Step 1: Define what you believe to be the market area that you are addressing in your business pursuit. Types of information you will need to present include the following:

  • Facts about your industry such as how it’s organized and sales trends, products and services involved, growth history, etc.
  • Total size of the market you are addressing within this industry sector—in particular, specifically define the market niche you are addressing
    • If it’s a niche currently ignored by competitors or ill-served by competitors, then you may be in the Blue Ocean.
  • Description of your target market or focus area along with an assessment of the growth history and current demand.
  • Description of any barriers to entry in your target market and, if there are any, how do these apply to you and what steps do you need to take to overcome these.
  • Description of your potential customers such as consumers, businesses or both
    • For consumer customers, provide demographics such as age, gender, location, income level, social class/occupation, education, etc.
    • For business customers, demographics would include industry or segment of an industry, location, size of firm, demand for products and/or services you plan to provide, etc.

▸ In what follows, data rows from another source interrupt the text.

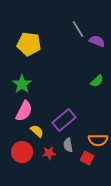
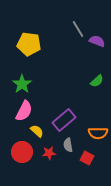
orange semicircle: moved 7 px up
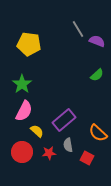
green semicircle: moved 6 px up
orange semicircle: rotated 42 degrees clockwise
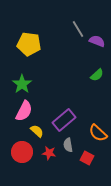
red star: rotated 16 degrees clockwise
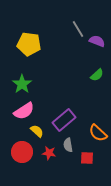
pink semicircle: rotated 30 degrees clockwise
red square: rotated 24 degrees counterclockwise
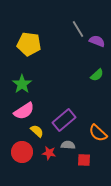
gray semicircle: rotated 104 degrees clockwise
red square: moved 3 px left, 2 px down
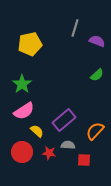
gray line: moved 3 px left, 1 px up; rotated 48 degrees clockwise
yellow pentagon: moved 1 px right; rotated 20 degrees counterclockwise
orange semicircle: moved 3 px left, 2 px up; rotated 90 degrees clockwise
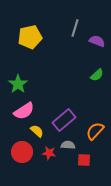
yellow pentagon: moved 7 px up
green star: moved 4 px left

Step 2: Define the competition in your market area. You should never assume that you have no competition for your product or service just because you were unable to identify any direct competitors as there will always be companies that have the capability to move into your market area if they see a significant market for themselves. Here you need to present the following types of information:

  • Describe the competitive environment in your industry and market area in terms of the names of such companies, a description of what they provide that makes them competitive, annual sales and pricing information, estimates of their market share, etc.
    • If your target market area is dominated by a few companies that control a major share of the market, then you’re in the Red Ocean and should not consider competing directly with them.
  • An assessment of the nature of the competition in terms of do these companies compete with you across the board, just for certain products, certain customers or in certain locations.
  • A comparative assessment of your business idea (product and/or service) as it relates to your competitors—specifically what is different and/or better about what you are offering, that is, your potential discriminators.
    • You need to provide the reasons as to why customers who may already be buying/using your competitors’ products or services might switch to yours.

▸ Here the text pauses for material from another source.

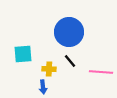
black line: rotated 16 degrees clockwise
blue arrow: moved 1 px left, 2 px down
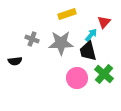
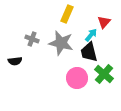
yellow rectangle: rotated 48 degrees counterclockwise
gray star: rotated 15 degrees clockwise
black trapezoid: moved 1 px right, 1 px down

Step 3: Based on what you learned in Steps 1 and 2, conduct an assessment of where you fit in the “big picture”. According to Stephen Lawrence and Frank Moyes at the Deming Center for Entrepreneurship at the University of Colorado at Boulder (see Writing a Successful Business Plan, 2004), your Market and Industry Analysis section of your business plan should conclude with a summary of what the opportunity is and why it is attractive. Remember that this is a key section of your business plan because here is where you must make the case that there is an attractive opportunity for your venture. They suggest that you address the following key points in your summary:

  • What is the size of the opportunity? How rapidly is it growing? What trends support the opportunity?
  • What is the compelling need? What problem(s) are you solving?
  • What evidence do you have that proves there is a market?
  • Who is the target market?
  • What is unique about your product or service? What are the benefits?
  • What is your competitive advantage?

Remember, it’s not enough to say “there is a big market for your product or service”. You need to back it up with facts!